(Stored items)

┄┄┄┄┄┄┄┄┄┄┄┄┄┄┄┄┄┄┄┄

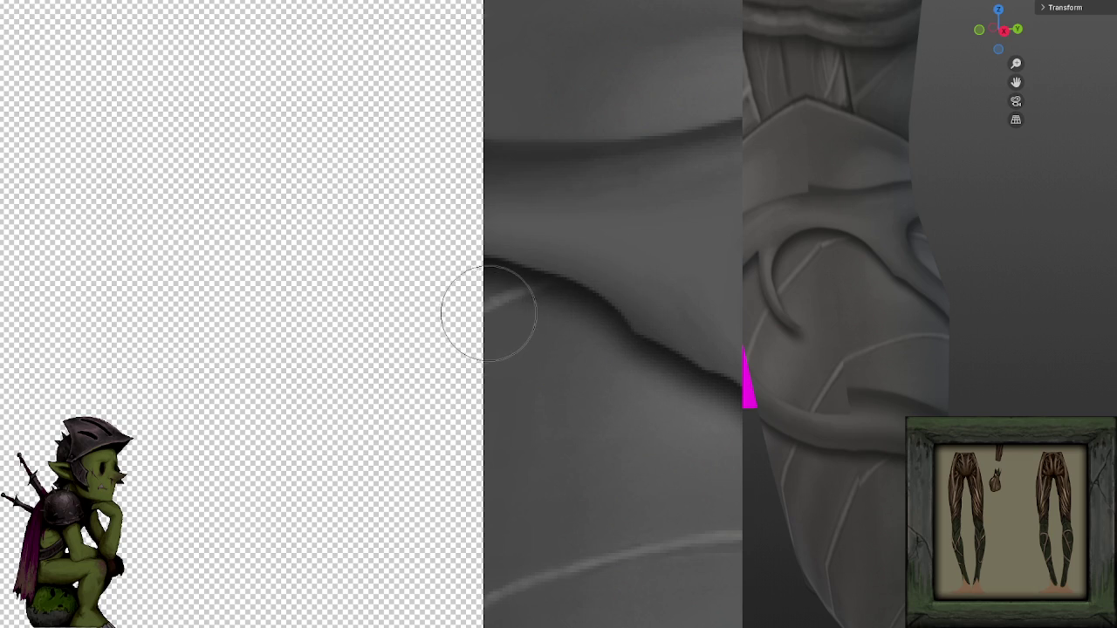
mouse_move(536, 304)
mouse_down()
mouse_move(593, 319)
mouse_move(673, 419)
mouse_up()
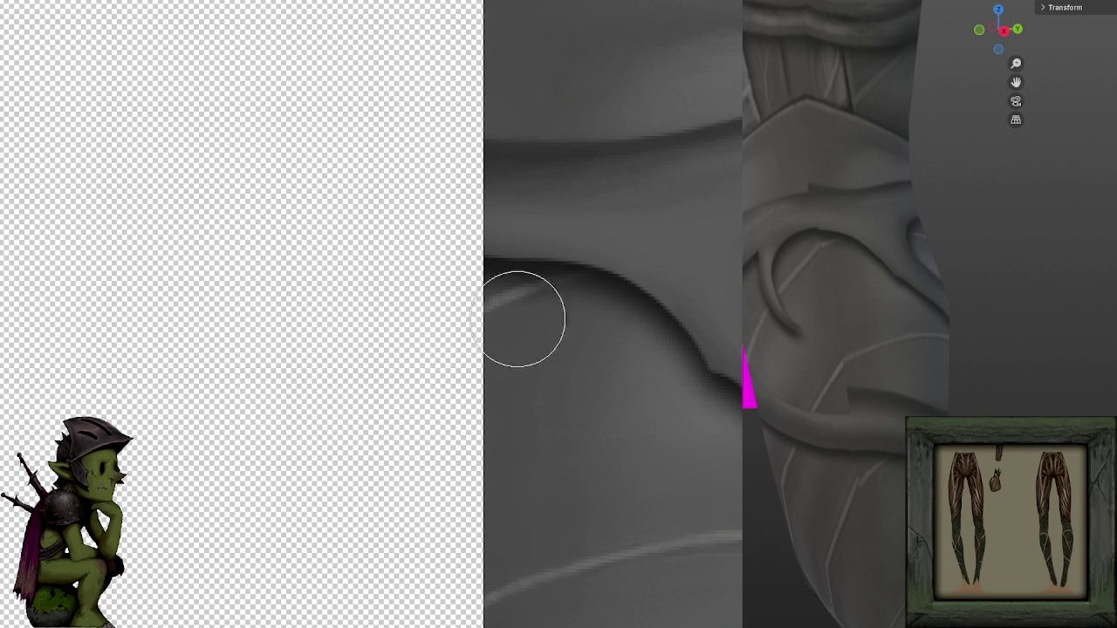
drag(529, 305, 684, 392)
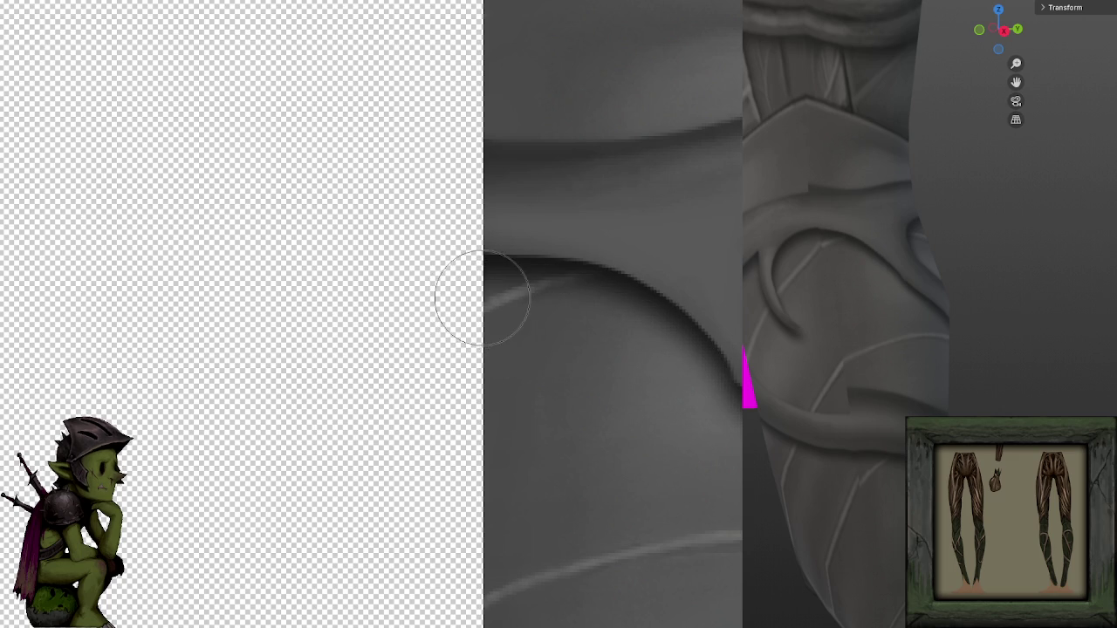
drag(484, 301, 686, 398)
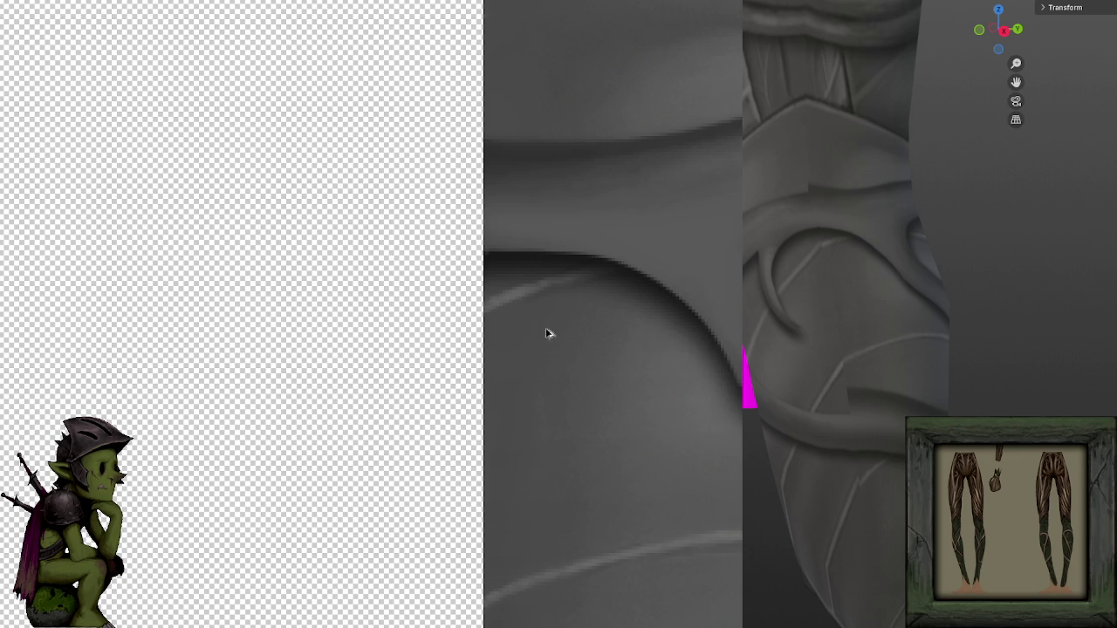
key(ctrl+z)
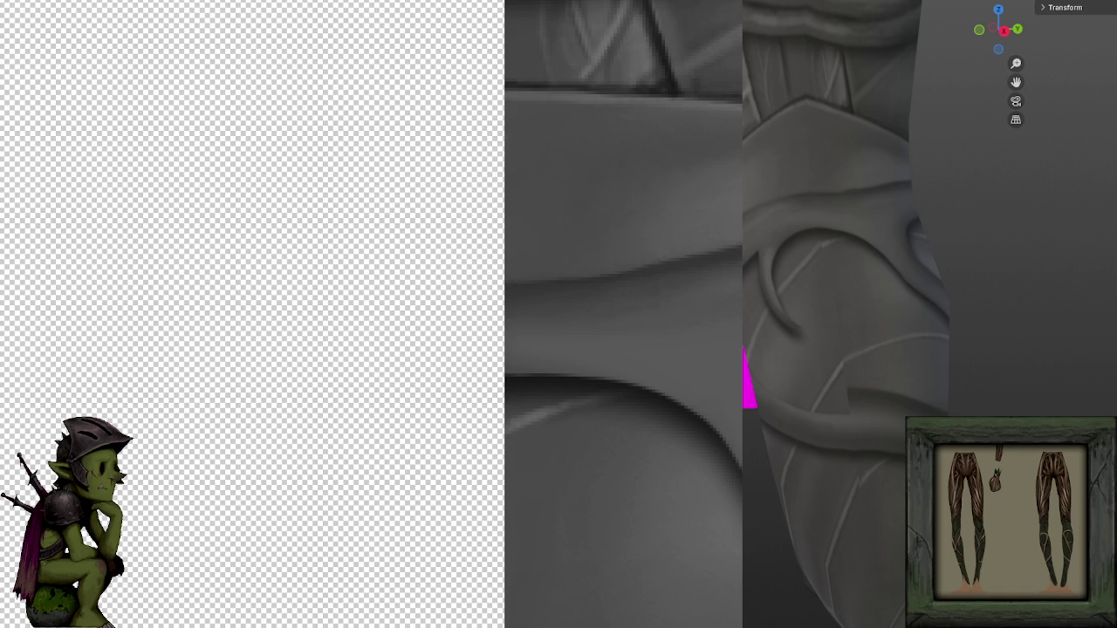
Zoom in and brighten the leaf while lowering the branch's top edge.
scroll(663, 157, up, 3)
scroll(641, 218, down, 1)
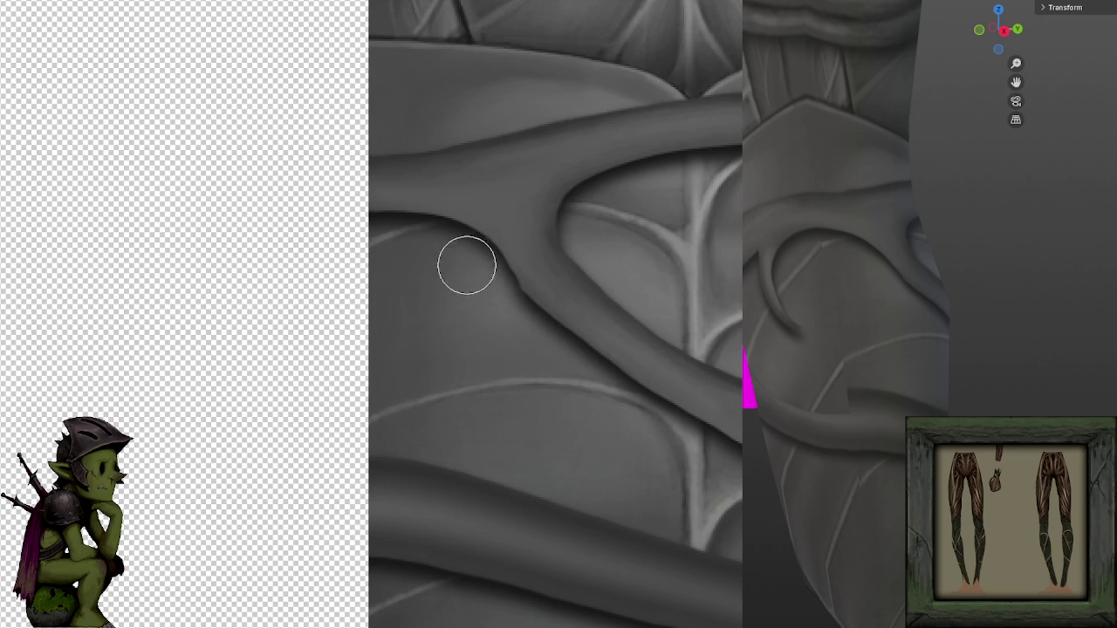
scroll(703, 233, up, 1)
scroll(698, 210, up, 2)
scroll(681, 167, up, 2)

┄┄┄┄┄┄┄┄┄┄┄┄┄┄┄┄┄┄┄┄

**Task prompt**
Quote all of the entries word for word, omitting any pictures.

**Result**
mouse_move(536, 304)
mouse_down()
mouse_move(593, 319)
mouse_move(673, 419)
mouse_up()
drag(529, 305, 684, 392)
drag(484, 301, 686, 398)
key(ctrl+z)
Zoom in and brighten the leaf while lowering the branch's top edge.
scroll(663, 157, up, 3)
scroll(641, 218, down, 1)
scroll(703, 233, up, 1)
scroll(698, 210, up, 2)
scroll(681, 167, up, 2)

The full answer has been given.